------ Data ------

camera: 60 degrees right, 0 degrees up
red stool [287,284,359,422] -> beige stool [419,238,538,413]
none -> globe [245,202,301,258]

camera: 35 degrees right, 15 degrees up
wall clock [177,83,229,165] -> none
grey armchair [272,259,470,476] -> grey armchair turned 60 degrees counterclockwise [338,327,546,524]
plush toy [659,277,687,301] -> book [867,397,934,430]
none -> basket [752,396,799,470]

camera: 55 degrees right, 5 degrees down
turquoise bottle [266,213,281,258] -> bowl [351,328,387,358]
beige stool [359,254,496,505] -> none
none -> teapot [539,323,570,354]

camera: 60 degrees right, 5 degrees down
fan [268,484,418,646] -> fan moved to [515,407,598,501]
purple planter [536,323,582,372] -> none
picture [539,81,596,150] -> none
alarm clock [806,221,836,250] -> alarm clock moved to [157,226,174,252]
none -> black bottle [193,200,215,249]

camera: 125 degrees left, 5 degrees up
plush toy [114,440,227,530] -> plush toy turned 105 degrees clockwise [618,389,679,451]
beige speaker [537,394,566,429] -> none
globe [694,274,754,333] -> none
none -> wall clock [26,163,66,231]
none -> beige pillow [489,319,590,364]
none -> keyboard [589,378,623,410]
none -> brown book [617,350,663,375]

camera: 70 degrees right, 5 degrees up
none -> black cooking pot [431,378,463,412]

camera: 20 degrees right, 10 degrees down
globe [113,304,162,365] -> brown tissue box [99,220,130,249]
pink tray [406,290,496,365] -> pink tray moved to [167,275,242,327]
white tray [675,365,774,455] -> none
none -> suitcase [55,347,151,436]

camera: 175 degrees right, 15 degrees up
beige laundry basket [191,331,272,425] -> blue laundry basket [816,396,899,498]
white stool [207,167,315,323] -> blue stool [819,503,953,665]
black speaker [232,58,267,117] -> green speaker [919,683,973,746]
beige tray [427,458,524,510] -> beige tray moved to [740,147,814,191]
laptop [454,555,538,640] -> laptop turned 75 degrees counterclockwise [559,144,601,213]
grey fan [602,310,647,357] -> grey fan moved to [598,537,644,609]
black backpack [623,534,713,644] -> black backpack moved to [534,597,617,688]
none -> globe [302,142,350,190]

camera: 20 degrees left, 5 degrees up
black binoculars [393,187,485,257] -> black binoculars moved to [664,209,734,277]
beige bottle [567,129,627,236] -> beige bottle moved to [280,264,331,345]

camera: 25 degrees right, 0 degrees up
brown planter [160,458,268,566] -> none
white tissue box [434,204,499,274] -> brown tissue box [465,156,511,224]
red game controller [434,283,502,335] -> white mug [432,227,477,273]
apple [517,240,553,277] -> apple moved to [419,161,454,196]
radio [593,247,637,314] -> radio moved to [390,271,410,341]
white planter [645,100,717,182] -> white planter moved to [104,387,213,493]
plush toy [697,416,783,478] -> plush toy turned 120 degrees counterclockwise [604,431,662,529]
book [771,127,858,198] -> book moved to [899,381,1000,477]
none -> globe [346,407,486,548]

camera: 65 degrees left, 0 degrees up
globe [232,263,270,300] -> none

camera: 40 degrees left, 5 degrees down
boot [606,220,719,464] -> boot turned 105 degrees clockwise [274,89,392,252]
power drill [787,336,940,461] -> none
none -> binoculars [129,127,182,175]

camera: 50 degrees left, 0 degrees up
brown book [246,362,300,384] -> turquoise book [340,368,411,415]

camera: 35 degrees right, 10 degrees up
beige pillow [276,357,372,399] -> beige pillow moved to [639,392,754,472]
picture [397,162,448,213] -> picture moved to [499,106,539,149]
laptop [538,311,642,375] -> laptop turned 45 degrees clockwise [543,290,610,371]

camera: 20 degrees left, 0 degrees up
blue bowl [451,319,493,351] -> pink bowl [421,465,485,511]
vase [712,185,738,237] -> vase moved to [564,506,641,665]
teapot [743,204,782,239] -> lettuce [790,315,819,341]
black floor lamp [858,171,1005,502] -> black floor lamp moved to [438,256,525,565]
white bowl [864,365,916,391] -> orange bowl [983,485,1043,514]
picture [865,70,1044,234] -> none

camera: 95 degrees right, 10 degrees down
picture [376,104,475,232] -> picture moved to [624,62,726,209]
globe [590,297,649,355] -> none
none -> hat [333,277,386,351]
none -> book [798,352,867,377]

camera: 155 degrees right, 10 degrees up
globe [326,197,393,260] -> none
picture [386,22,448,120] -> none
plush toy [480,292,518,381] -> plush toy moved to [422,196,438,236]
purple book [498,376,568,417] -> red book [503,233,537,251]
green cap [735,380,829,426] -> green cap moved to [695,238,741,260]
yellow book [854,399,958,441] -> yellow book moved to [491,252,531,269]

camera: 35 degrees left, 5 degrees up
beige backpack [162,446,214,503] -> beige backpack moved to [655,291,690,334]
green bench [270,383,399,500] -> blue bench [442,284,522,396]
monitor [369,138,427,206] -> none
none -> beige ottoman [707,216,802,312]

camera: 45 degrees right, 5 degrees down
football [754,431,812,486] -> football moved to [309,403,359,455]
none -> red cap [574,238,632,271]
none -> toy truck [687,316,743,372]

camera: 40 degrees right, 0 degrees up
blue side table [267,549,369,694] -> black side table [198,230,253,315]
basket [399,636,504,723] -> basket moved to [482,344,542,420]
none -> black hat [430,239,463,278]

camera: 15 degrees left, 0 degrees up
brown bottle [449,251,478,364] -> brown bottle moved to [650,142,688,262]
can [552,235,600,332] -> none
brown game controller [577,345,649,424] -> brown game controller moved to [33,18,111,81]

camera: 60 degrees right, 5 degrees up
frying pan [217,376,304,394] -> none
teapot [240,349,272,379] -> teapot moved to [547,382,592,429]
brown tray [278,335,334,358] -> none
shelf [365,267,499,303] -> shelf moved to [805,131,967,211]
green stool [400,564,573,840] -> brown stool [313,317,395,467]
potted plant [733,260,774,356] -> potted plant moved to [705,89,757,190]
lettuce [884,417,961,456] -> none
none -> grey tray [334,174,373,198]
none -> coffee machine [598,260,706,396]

------

#### Description of the task
Give back, word for word, only the lines above from the line holding "camera: 50 degrees left, 0 degrees up" to the line holding "camera: 20 degrees left, 0 degrees up", both included.

#### Answer to the exercise
camera: 50 degrees left, 0 degrees up
brown book [246,362,300,384] -> turquoise book [340,368,411,415]

camera: 35 degrees right, 10 degrees up
beige pillow [276,357,372,399] -> beige pillow moved to [639,392,754,472]
picture [397,162,448,213] -> picture moved to [499,106,539,149]
laptop [538,311,642,375] -> laptop turned 45 degrees clockwise [543,290,610,371]

camera: 20 degrees left, 0 degrees up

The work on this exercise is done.